Robot-assisted gastrectomy for cancer

Buchs N. C., Bucher P., Pugin F., Morel P.

Clinic for Visceral and Transplantation Surgery, Department of Surgery, University Hospitals of Geneva, Geneva, Switzerland


Minimally invasive approach for gastric cancer has gained increasing acceptance. Introduction of the da Vinci robotic system has allowed overcoming the technical limitations of standard laparoscopy. To date, several studies have been published reporting the feasibility of robot-assisted gastrectomy (RAG). The aim of this study is to extensively review all the published literature concerning RAG and to assess its value.
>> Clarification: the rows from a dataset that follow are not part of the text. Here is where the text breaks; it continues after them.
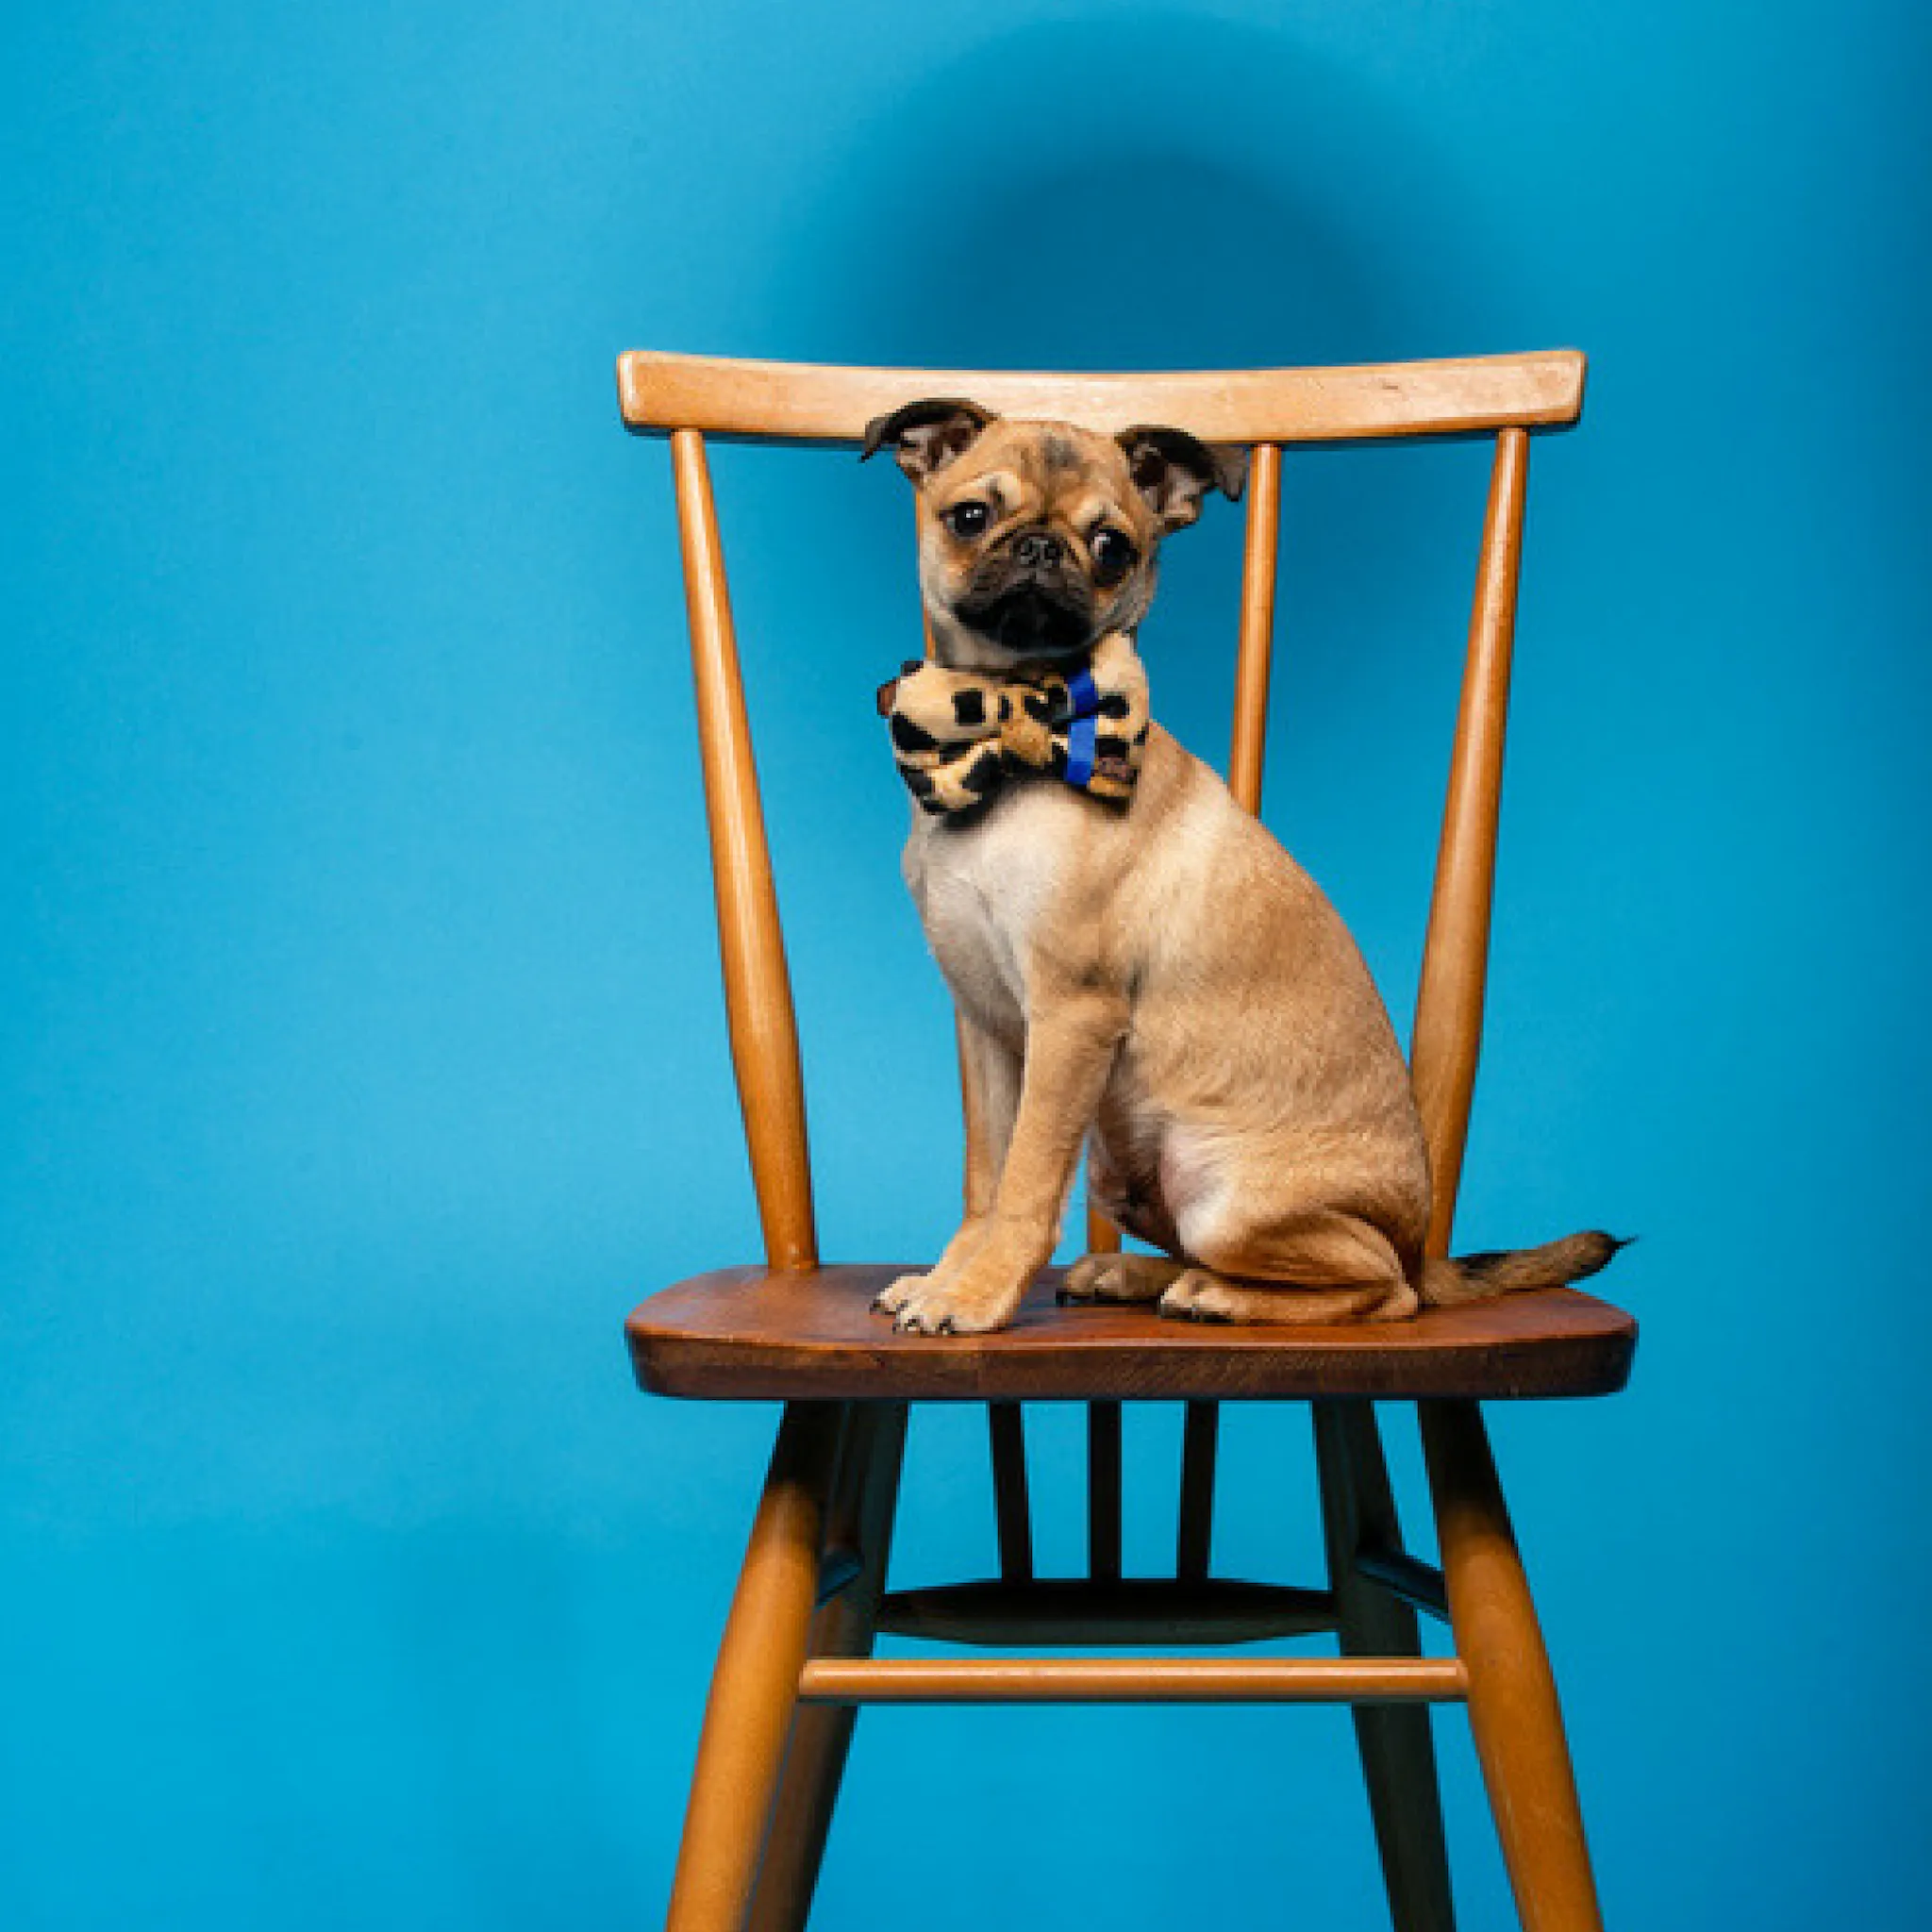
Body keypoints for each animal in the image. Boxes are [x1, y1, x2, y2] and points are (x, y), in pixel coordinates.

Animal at [861, 399, 1615, 1337]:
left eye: (1112, 547)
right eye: (970, 516)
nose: (1040, 548)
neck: (1011, 727)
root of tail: (1424, 1247)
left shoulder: (1070, 1018)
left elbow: (1026, 1185)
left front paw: (976, 1294)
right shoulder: (989, 1027)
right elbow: (985, 1177)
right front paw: (948, 1274)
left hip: (1225, 1195)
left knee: (1379, 1290)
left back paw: (1216, 1296)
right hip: (1125, 1170)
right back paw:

Since 2003, this systematic review of the literature shows that 10 original studies reporting 199 RAG for cancer have been published worldwide. The authors analyzed operative time, blood loss, conversion rate, lymph nodes retrieval, complications, mortality, length of hospital stay and follow-up through a systematic review. Mean age was 63 years (range: 25-96). Mean operative times were 265 minutes and 334 minutes for total and subtotal gastrectomy respectively. Mean blood loss reported was 113 mL (range: 12-1 400). Conversion rate was 2.5%. Average lymph nodes retrieval was 32 (range: 11-83). Twenty-nine complications were reported (14.6%). Mortality rate was 1.5%. Mean length of stay was 10 days (range: 3-175).This review demonstrates that RAG for cancer is not only feasible but also seems to be safe, with low mortality and acceptable morbidity. However, due to the lack of long-term follow-up and the limited number of published studies, it is relatively too early to draw definitive conclusions and/or to recommend the use of RAG for oncologic gastrectomy. Randomized controlled trials with long-term follow up are needed before this promising approach can eventually be generalized.